+++ Text +++
Corporate Cease Trade Orders or Bankruptcies
None of those persons who are directors or officers of Husky is or has been within the past ten years, a director, chief executive officer or chief financial officer of any company, including Husky (and any personal holding companies), that, while such person was acting in that capacity, was the subject of a cease trade or similar order or an order that denied the company access to any exemption under securities legislation, for a period of more than 30 consecutive days, or after such persons ceased to be a director, chief executive officer or chief financial officer of the company was the subject of a cease trade or similar order or an order that denied the company access to any exemption under securities legislation, for a period of more than 30 consecutive days, which resulted from an event that occurred while acting in such capacity.
In addition, none of those persons who are directors or executive officers of Husky is, or has been within the past ten years, a director or executive officer of any company, including Husky, that while such person was acting in that capacity, or within a year of that person ceasing to act in that capacity became bankrupt, made a proposal under any legislation relating to bankruptcy or insolvency or was subject to or instituted any proceedings, arrangement or compromise with creditors or had a receiver, receiver manger or trustee appointed to hold its assets, other than Eva Kwok who was a director of Air Canada in 2003 at the time it became subject to creditor protection under theCompanies Creditors Arrangement Act(Canada). In addition, Holger Kluge and Frank Sixt were directors until April 12, 2002, of vLinx Inc., a private Canadian company which was petitioned into bankruptcy on April 15, 2002. vLinx Inc. developed technology and software to facilitate international trade. Mr. Fok acted as a non-executive director of Peregrine Investments Holdings Limited (an investment bank) which was put into compulsory liquidation on March 18, 1998.
+++ Data shown +++
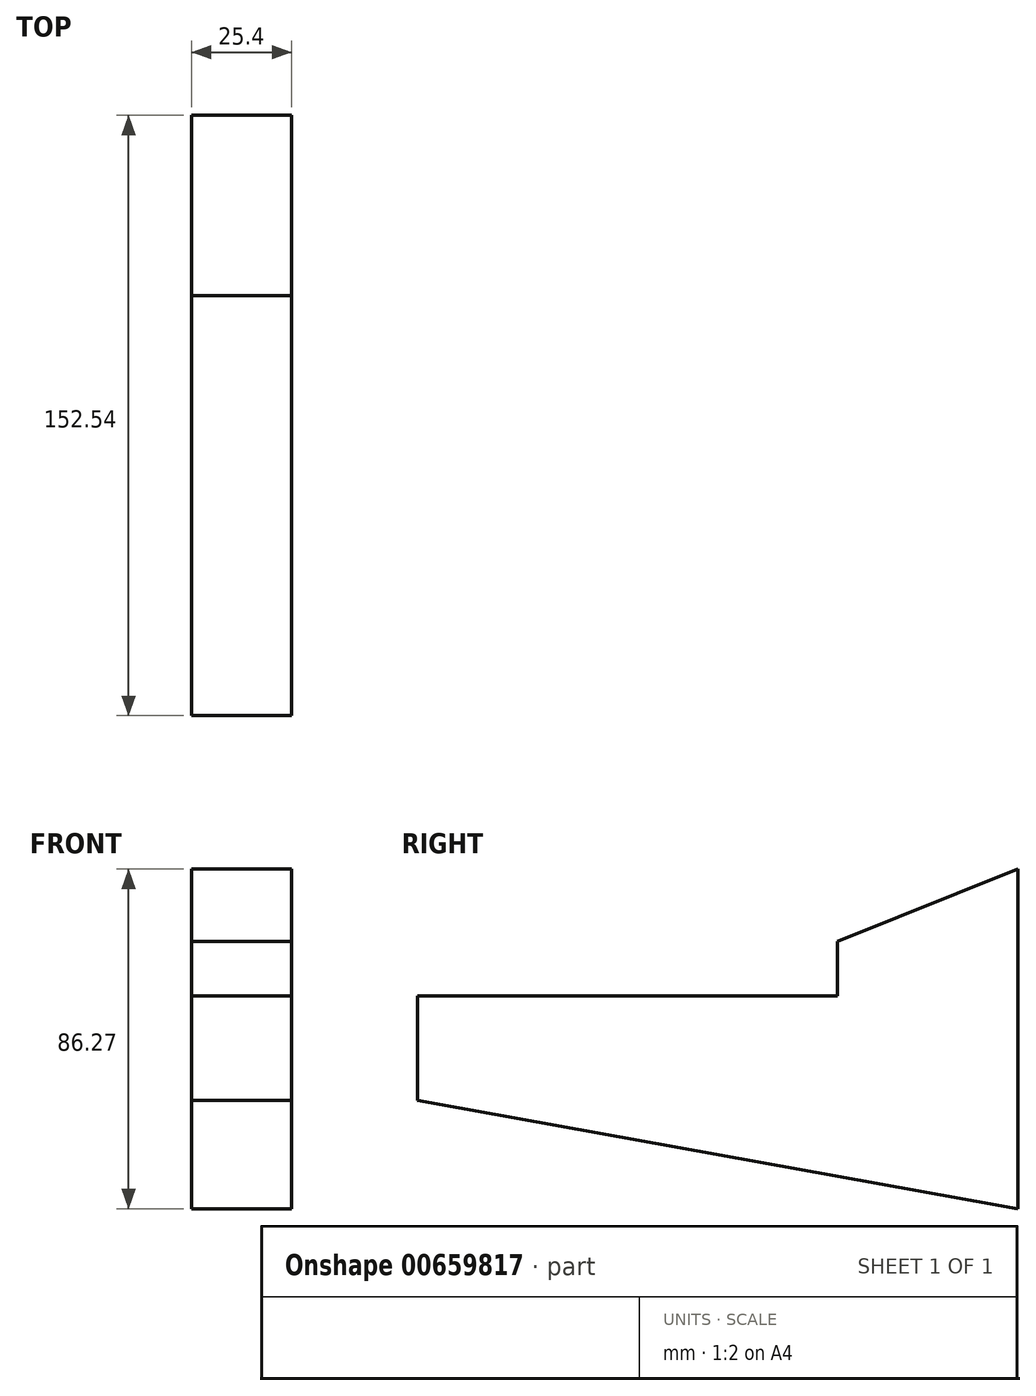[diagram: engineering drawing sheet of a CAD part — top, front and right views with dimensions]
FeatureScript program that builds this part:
+++
• [Problem A]
Do statements (i), (ii) and (iii) agree with the passage on Husky's directors and officers? For each, answer yes or no and quote the deciding words of the passage. (i) vLinx Inc. was petitioned into bankruptcy on April 15, 2002. (ii) Holger Kluge and Frank Sixt were still directors of vLinx Inc. on the day it was petitioned into bankruptcy. (iii) Mr. Fok served as an executive director of Peregrine Investments Holdings Limited.
• [Problem B]
Can you write the next part of the passage on Husky's directors and officers, picking up after its last sentence?

• [Final result A]
(i) Yes: "which was petitioned into bankruptcy on April 15, 2002"
(ii) No: "Holger Kluge and Frank Sixt were directors until April 12, 2002, of vLinx Inc."
(iii) No: "Mr. Fok acted as a non-executive director of Peregrine Investments Holdings Limited"

• [Final result B]
Individual Penalties, Sanctions or Bankruptcies
None of the persons who are directors or officers of Husky (or any personal holding companies) have, within the past ten years made a proposal under any legislation relating to bankruptcy or insolvency or was subject to or instituted any proceedings, arrangement or compromise with creditors or had a receiver, receiver manager or trustee appointed to hold his assets. None of the persons who are directors or officers of the Company (or any personal holding companies) have been subject to any penalties or sanctions imposed by a court relating to securities legislation or by a securities regulatory authority or has entered into a settlement agreement with a securities regulatory authority or been subject to any other penalties or sanctions imposed by a court or regulatory body that would likely be considered important to a reasonable investor in making an investment decision.
AUDIT COMMITTEE
The members of Husky’s Audit Committee are R.D. Fullerton (Chair), M.J.G. Glynn and W. Shurniak. Each of the members of the Company’s Audit Committee (the “Committee”) are independent in that each member does not have a direct or indirect material relationship with the Company. Multilateral Instrument52-110 — Audit Committees provides that a material relationship is a relationship which could, in the view of the board of directors of Husky (the “Board”), reasonably interfere with the exercise of a member’s independent judgment.
The Committee’s Charter provides that the Committee is to be comprised of at least three (3) members of the Board, all of whom shall be independent and meet the financial literacy requirements of applicable laws and regulations. Each member of the Committee is financially literate in that each has the ability to read and understand a set of financial statements that present a breadth and level of complexity of accounting issues that are generally comparable to the breadth and complexity of the issues that can reasonably be expected to be raised by the Company’s financial statements.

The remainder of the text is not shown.